Até agora, porém, o ex-presidente é preservado. As citações das prisões de auxiliares muito próximos, como os ex-ministros José Dirceu e Antonio Palocci, não impressionaram os participantes. Nem as acusações diretas contra Lula, envolvendo um apartamento no Guarujá e um sítio em Atibaia.

“Ele [Lula] fechou o olho para alguma coisa e ganhou um presentinho”, minimizou um dos participantes. “O Lula ganhou pelo trabalho dele”, afirmou um rapaz. A ideia de desproporcionalidade é forte. “Pega um vereador, tem muito mais poder aquisitivo que um sítio em Atibaia ou um apartamento no Guarujá”, disse alguém. “Atibaia nem é tudo isso”, completou uma mulher. “Não tem provas concretas”, decretou outro.

Leia mais: Lava-Jato fará de tudo para condenar Lula e impedir sua candidatura

2 thoughts on “Voz do Povo: Eu era feliz durante o Governo Lula… e sabia!

  1. Professor, tenho grande satisfação em ler seu Blog. Apesar de admitir o golpe parlamentar no País, com o que discordo e sustento no meu Blog, os temas são bem escolhidos, o conteúdo é bem subsidiado em fatos e links, muito informativo, tem pauta própria em relação à grande mídia e colabora muito para o debate de ideias de alto nível sobre temas sociais, políticos e econômicos, sob a perspectiva do cidadão, assim como o faz o Blog Perspectiva Crítica. Parabéns pelo seu trabalho!!! O Brasil é melhor tendo mais pessoas bem informadas. Seu Blog promove essa boa informação.

    Grande abraço de seu colega,

    Mário César Pacheco
    Blogger do Blog Perspectiva Crítica

    1. Prezado Mário César,
      “blogueiros com perspectiva crítica, uni-vos!” Senão, o Rei Moro os perseguirá!

      Agradeço os elogios e os retribuo. É necessário oferecermos em blogs, sob essa perspectiva crítica, informações qualificadas e alternativas à imprensa “chapa-branca” para os cidadãos brasileiros se tornarem mais cultos e capazes de fazerem melhores escolhas.

      Quanto ao Golpe Parlamentarista, ele não seria visto assim por mim caso estivéssemos em um regime parlamentarista com Primeiro Ministro e escolha de Ministério com base em maioria.

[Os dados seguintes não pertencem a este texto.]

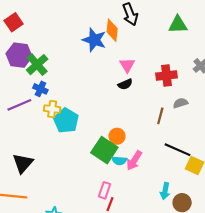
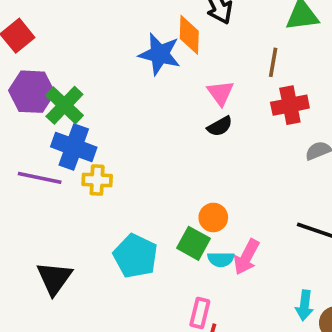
blue cross: (40, 89) -> (74, 147), size x1.6
purple line: (19, 105) -> (40, 178), turned 40
brown line: (160, 116) -> (273, 62), moved
cyan pentagon: (66, 121) -> (135, 256), moved
green square: (104, 150) -> (193, 243), size x0.7

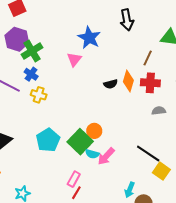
orange diamond: (189, 35) -> (128, 81), moved
pink triangle: (220, 93) -> (74, 59), moved
blue cross: (74, 147) -> (31, 74), size x0.6
green square: (193, 243) -> (80, 142), size x1.4

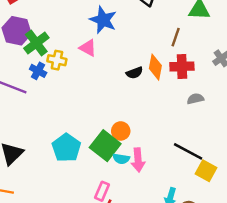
pink triangle: (74, 59) -> (88, 48), turned -35
yellow cross: (39, 95) -> (57, 60), moved
pink arrow: (106, 156) -> (138, 160), turned -42

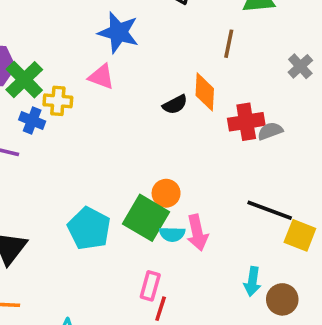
red cross: (182, 66) -> (246, 122), moved

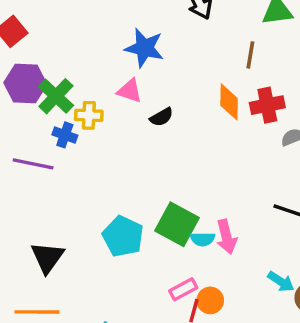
black semicircle: (175, 105) -> (161, 117), moved
red cross: (246, 122) -> (267, 105), moved
orange circle: (166, 193) -> (210, 300), moved
cyan arrow: (252, 281) -> (281, 282), turned -64
pink rectangle: (150, 286) -> (183, 289), turned 48

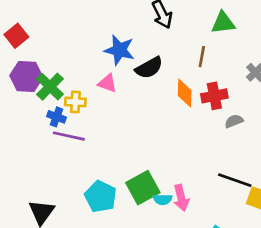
black semicircle: (161, 117) -> (149, 68), moved, size x1.5
purple line: (33, 164) -> (69, 136), moved
green square: (177, 224) -> (143, 188), turned 32

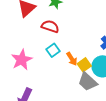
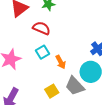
yellow square: (84, 65) -> (52, 91), moved

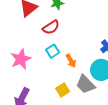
red semicircle: (41, 28) -> (51, 27), turned 126

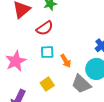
cyan square: (53, 51) -> (47, 52), turned 32
yellow square: (63, 90) -> (47, 84), moved

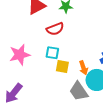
orange arrow: (66, 61) -> (83, 68), moved
yellow square: (47, 84) -> (62, 66), moved, turned 32

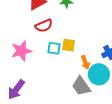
red semicircle: (55, 29) -> (44, 26), moved
yellow square: (62, 66) -> (69, 45), moved

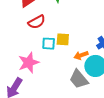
pink star: (21, 51) -> (29, 63), moved
orange arrow: (85, 62) -> (81, 55), turned 96

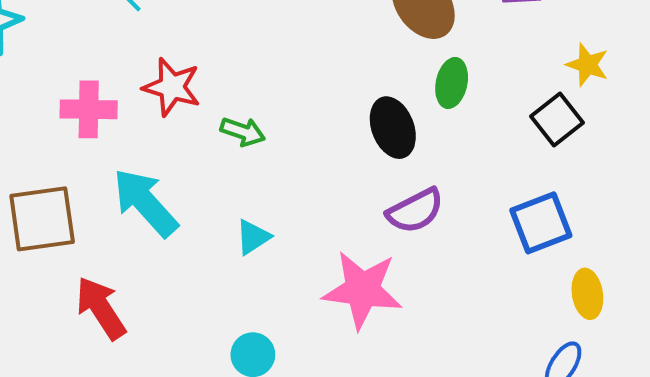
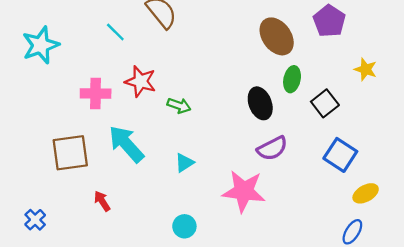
black square: (557, 119) -> (325, 103), moved
blue square: (541, 223) -> (340, 155), turned -36
yellow ellipse: (587, 294) -> (366, 193), turned 70
red arrow: (101, 308) -> (102, 201), size x0.6

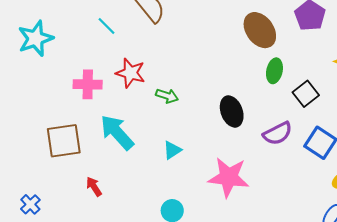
black ellipse: (260, 103) -> (232, 112), moved
purple semicircle: (272, 148) -> (278, 133), moved

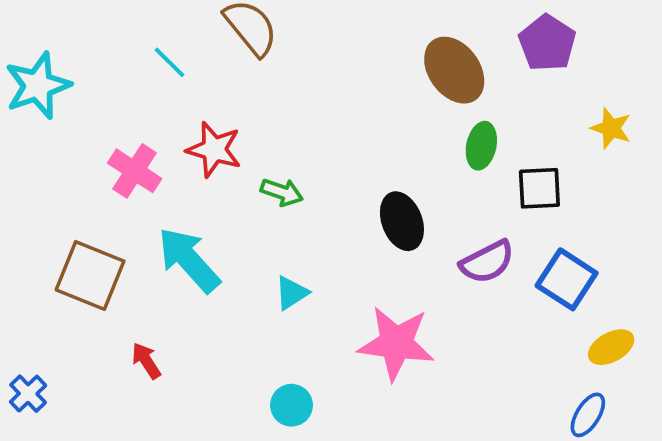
pink cross: (88, 84) -> (135, 171), turned 32
black square: (306, 94) -> (539, 188), turned 35
brown square: (64, 141) -> (90, 275), turned 30

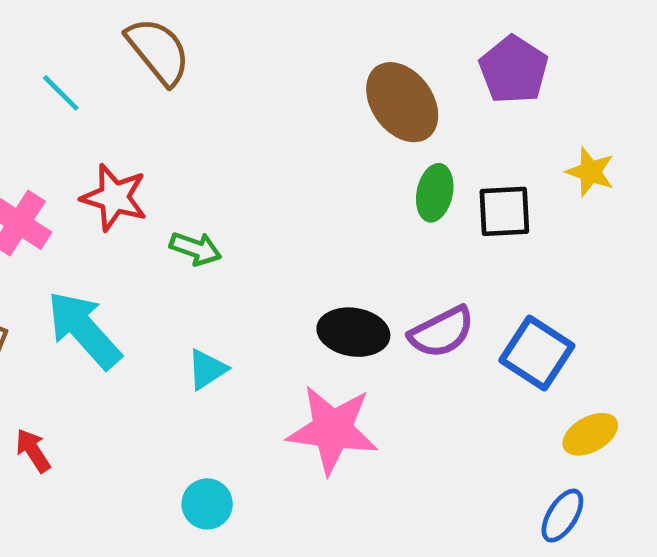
black square: (539, 188) -> (504, 211), moved
black ellipse: (402, 221) -> (353, 332), moved, turned -60

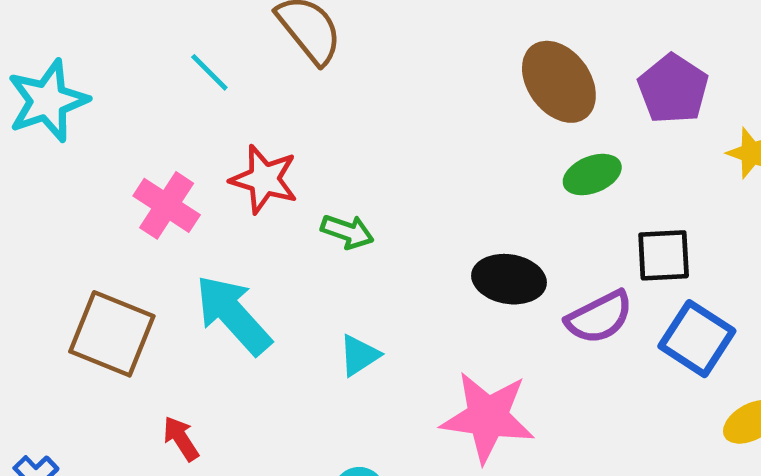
purple pentagon: (514, 70) -> (673, 89), moved
green ellipse: (435, 193) -> (592, 175), turned 56
black square: (504, 211) -> (664, 255), moved
black ellipse: (353, 332) -> (509, 279), moved

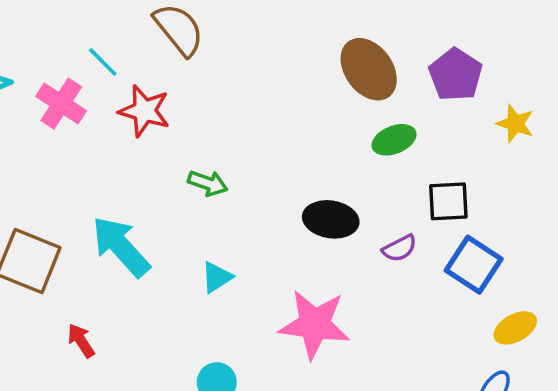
red star: (264, 179) -> (144, 111), moved
pink cross: (167, 205) -> (61, 104), moved
purple semicircle: (599, 317) -> (399, 248), size x0.7

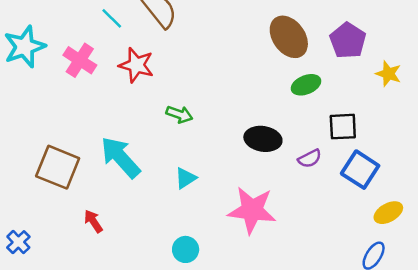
cyan line: (103, 62) -> (112, 18), moved

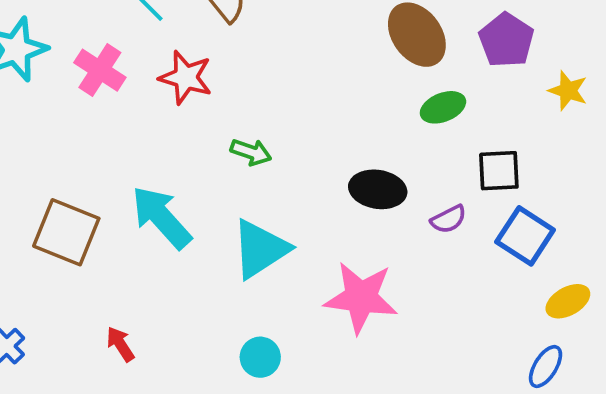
cyan triangle: (186, 178) -> (260, 249), size x1.8
red arrow: (93, 221) -> (120, 344), moved

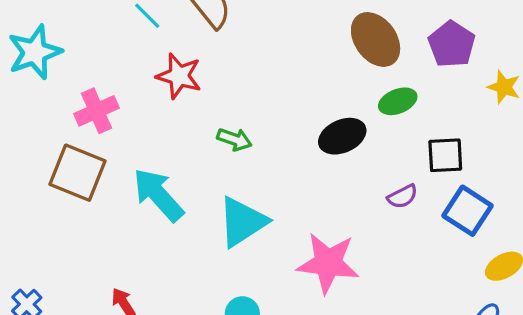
pink cross: (100, 70) -> (97, 111), moved, turned 33
black ellipse: (378, 189) -> (342, 136), moved, turned -33
brown square: (66, 232) -> (77, 173), moved

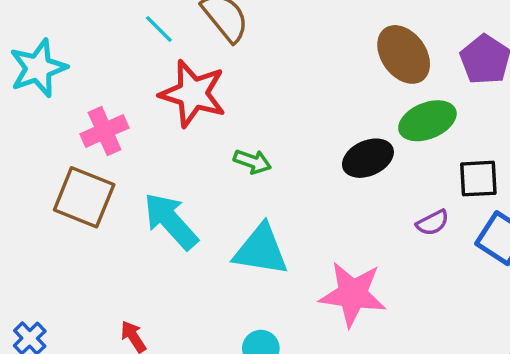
red star: (179, 76) -> (193, 94), size x1.4
green ellipse: (398, 101) -> (427, 121), size x1.4
cyan triangle: (242, 222) -> (261, 250), turned 42

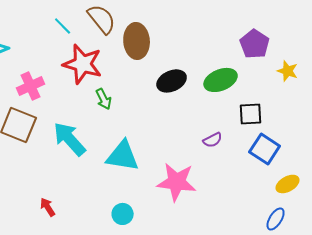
brown ellipse: (404, 54) -> (137, 41), moved, turned 32
black ellipse: (368, 158) -> (172, 81), moved
green arrow: (252, 162) -> (104, 99), moved, turned 45
purple semicircle: (433, 223) -> (213, 140), moved

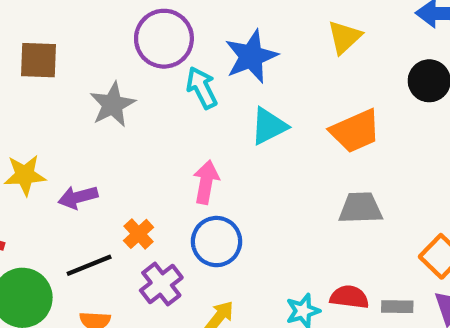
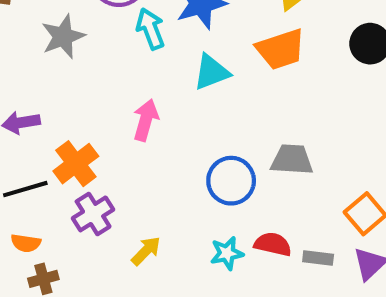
orange trapezoid: (355, 131) -> (281, 49), moved
orange cross: (139, 234) -> (76, 164), size x1.5
blue circle: (216, 242) -> (231, 181), moved

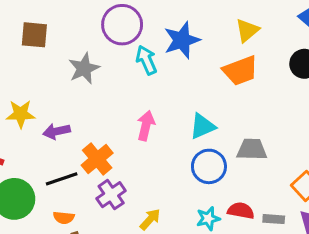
cyan triangle: (211, 72) -> (202, 126), moved

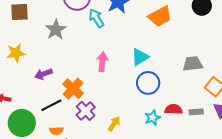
yellow star: (21, 114) -> (16, 53), moved
gray trapezoid: (252, 149) -> (193, 64), moved

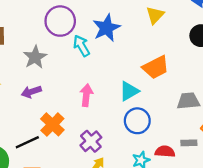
orange trapezoid: (160, 16) -> (156, 67), moved
purple arrow: (43, 74) -> (31, 92), moved
purple cross: (86, 111) -> (91, 141), moved
gray rectangle: (196, 112) -> (189, 143), moved

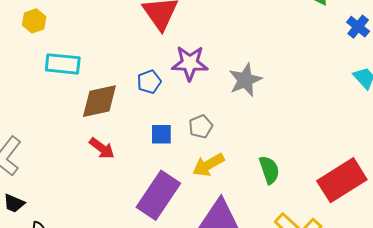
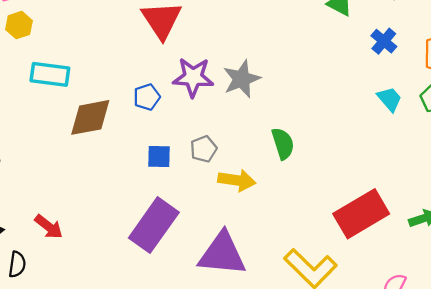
gray star: (245, 80) -> (242, 79), moved
red arrow: (102, 148) -> (49, 227), moved
yellow arrow: (208, 165) -> (237, 180), moved, turned -144
green semicircle: (269, 170) -> (283, 144), moved

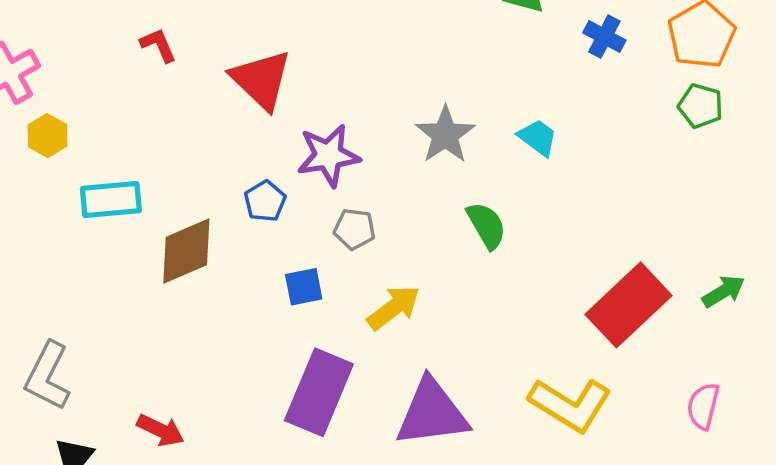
gray star: (242, 79) -> (445, 135), moved
cyan trapezoid: (389, 99) -> (538, 138), moved
gray pentagon: (204, 149) -> (354, 229), moved, turned -30
yellow arrow: (237, 180) -> (394, 308), moved, turned -33

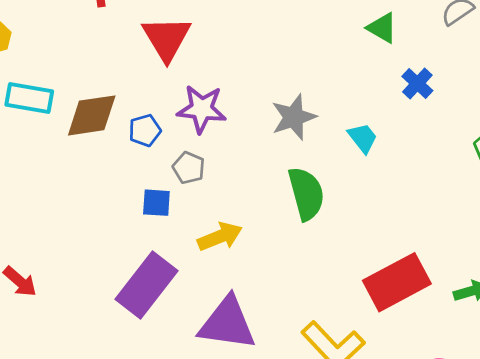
blue cross: (604, 37) -> (417, 83), moved
green semicircle: (486, 225) -> (306, 194), size x1.4
gray pentagon: (354, 229) -> (189, 168), moved
brown diamond: (186, 251) -> (92, 115), moved

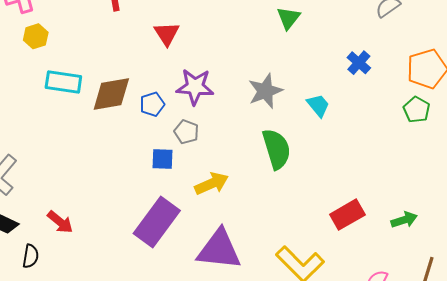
green triangle: (382, 28) -> (288, 18), moved, turned 40
red triangle: (167, 38) -> (167, 34), size x0.7
red rectangle: (397, 282) -> (347, 215), size x0.7

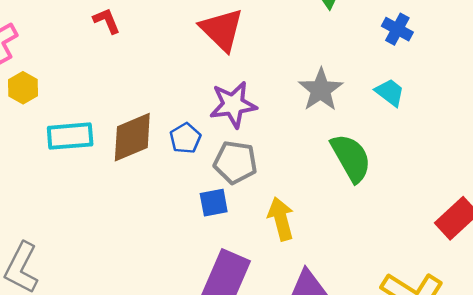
red triangle: (167, 34) -> (222, 30), moved, size x1.4
blue cross: (359, 63) -> (397, 29), moved
gray pentagon: (186, 132) -> (235, 162), size x1.4
yellow arrow: (212, 184) -> (281, 219), turned -68

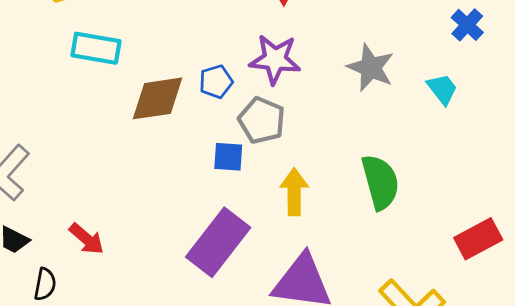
gray star: (321, 90) -> (371, 68), turned -30
brown diamond: (132, 137) -> (158, 98), moved
green semicircle: (351, 158) -> (380, 182), moved

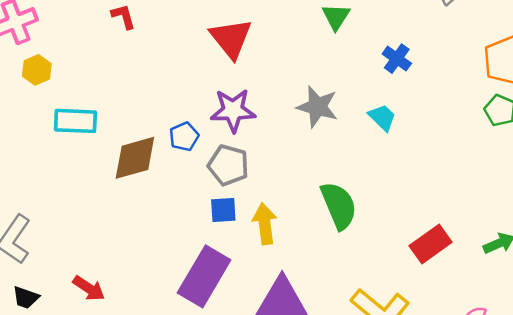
blue square: (228, 157) -> (223, 210), moved

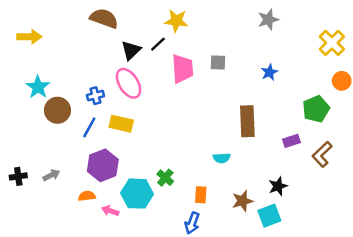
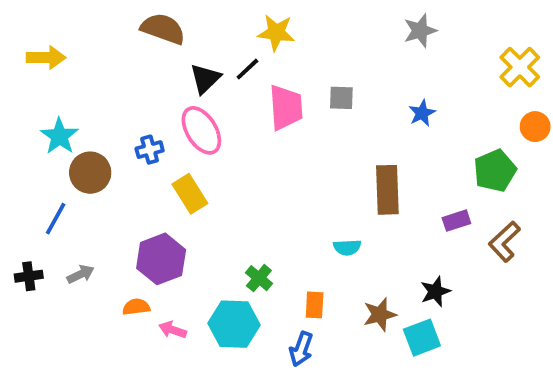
yellow rectangle: (121, 124) -> (190, 194), turned 45
blue line: (89, 127) -> (56, 219), moved
cyan hexagon: (137, 194) -> (234, 324), moved

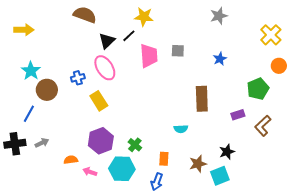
purple hexagon: (161, 259) -> (101, 141), moved
black cross: (29, 276) -> (15, 144), size x1.5

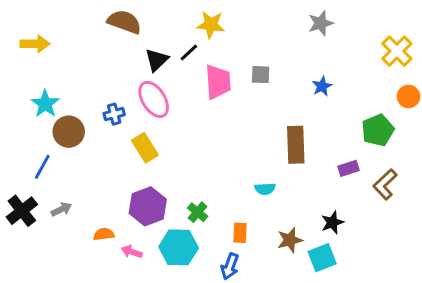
black cross: (15, 144) -> (22, 211), turned -30

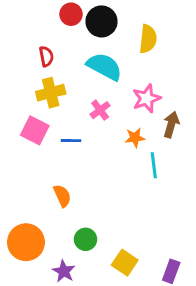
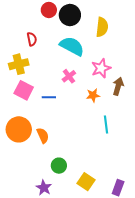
yellow cross: (51, 93) -> (19, 64), moved
cyan line: (154, 165) -> (106, 124), moved
orange circle: (26, 242) -> (19, 129), moved

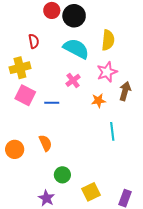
yellow semicircle: (102, 27) -> (108, 40), moved
orange circle: (19, 129) -> (15, 149), moved, size x0.7
yellow square: (86, 182) -> (91, 192), turned 30

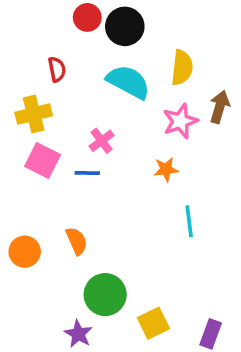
pink cross: (73, 80) -> (102, 141), moved
brown arrow: (125, 91) -> (220, 107), moved
green circle: (62, 175) -> (105, 295), size x1.5

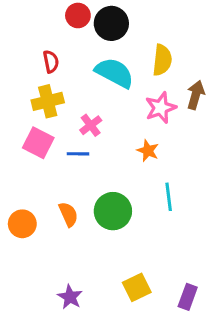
yellow cross: (34, 114) -> (48, 101), moved
orange star: (166, 169) -> (148, 151), turned 30
green circle: (105, 295) -> (113, 211), moved

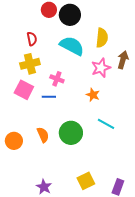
pink cross: (91, 125) -> (57, 79), turned -32
cyan line: (169, 197) -> (106, 124), turned -54

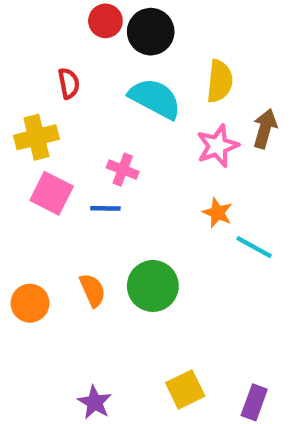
yellow cross: (30, 64) -> (36, 137), moved
orange star: (93, 95) -> (218, 213), moved
cyan line: (106, 124) -> (254, 247), moved

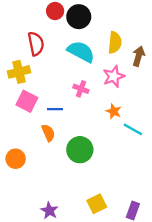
red semicircle: (69, 83) -> (36, 44), size x1.5
brown arrow: (265, 129) -> (138, 56), moved
pink cross: (123, 170) -> (81, 89), moved
orange semicircle: (93, 290) -> (48, 133), moved

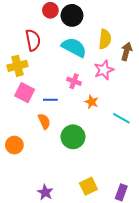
orange star: (114, 111) -> (92, 102), moved

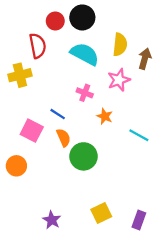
red circle: (50, 10) -> (55, 21), moved
pink square: (25, 93) -> (32, 131), moved
blue line: (50, 100) -> (58, 114), turned 32
orange semicircle: (44, 121) -> (63, 138), moved

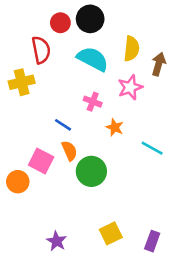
pink square: (32, 131) -> (41, 161), moved

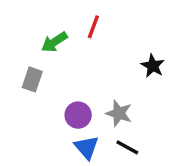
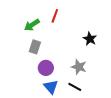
gray rectangle: (32, 79) -> (35, 47), moved
gray star: (119, 113) -> (79, 67), moved

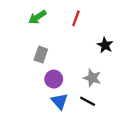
red line: (55, 16) -> (76, 18), moved
green arrow: (32, 25) -> (37, 17), moved

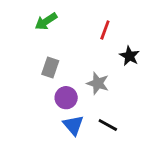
red line: (76, 18) -> (105, 30), moved
gray star: (92, 78) -> (98, 83), moved

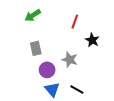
gray rectangle: (50, 67) -> (36, 48), turned -32

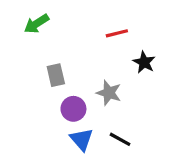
green arrow: (33, 15) -> (37, 24), moved
red line: (75, 22) -> (117, 33), turned 56

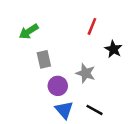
green arrow: (37, 24) -> (29, 31), moved
red line: (117, 33) -> (92, 26), turned -54

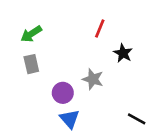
gray rectangle: (44, 59) -> (31, 64), moved
black line: (94, 110) -> (137, 119), moved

No entanto, o Parlamentarismo foi derrotado em dois plebiscitos e o País é regido pelo Presidencialismo.

      A lembrança do Império faz com que a palavra “Parlamento” se tornasse sinônimo de “Congresso” no Brasil, mas há uma distinção doutrinária e radical entre as duas palavras:
      “Parlamento” se refere às assembleias gerais dos regimes parlamentaristas, detentoras da totalidade dos Poderes Executivos e Legislativos,
      “Congresso” caracteriza o regime bicameral do presidencialismo, no qual os deputados e senadores apenas exercem o Poder Legislativo.

      Assim, em Washington há um Congresso e em Londres funciona um Parlamento. Em Brasília, em mistura típica da Tropicalização Antropofágica Miscigenada, funciona um Presidencialismo Parlamentarista!

      Considero também o Governo Golpista porque ele adotou o Programa Neoliberal que foi derrotado por quatro vezes seguida. Houve um estelionato eleitoral por parte da Dilma ao nomear o Joaquim Levy, porém ela se arrependeu e nomeou Nelson Barbosa depois.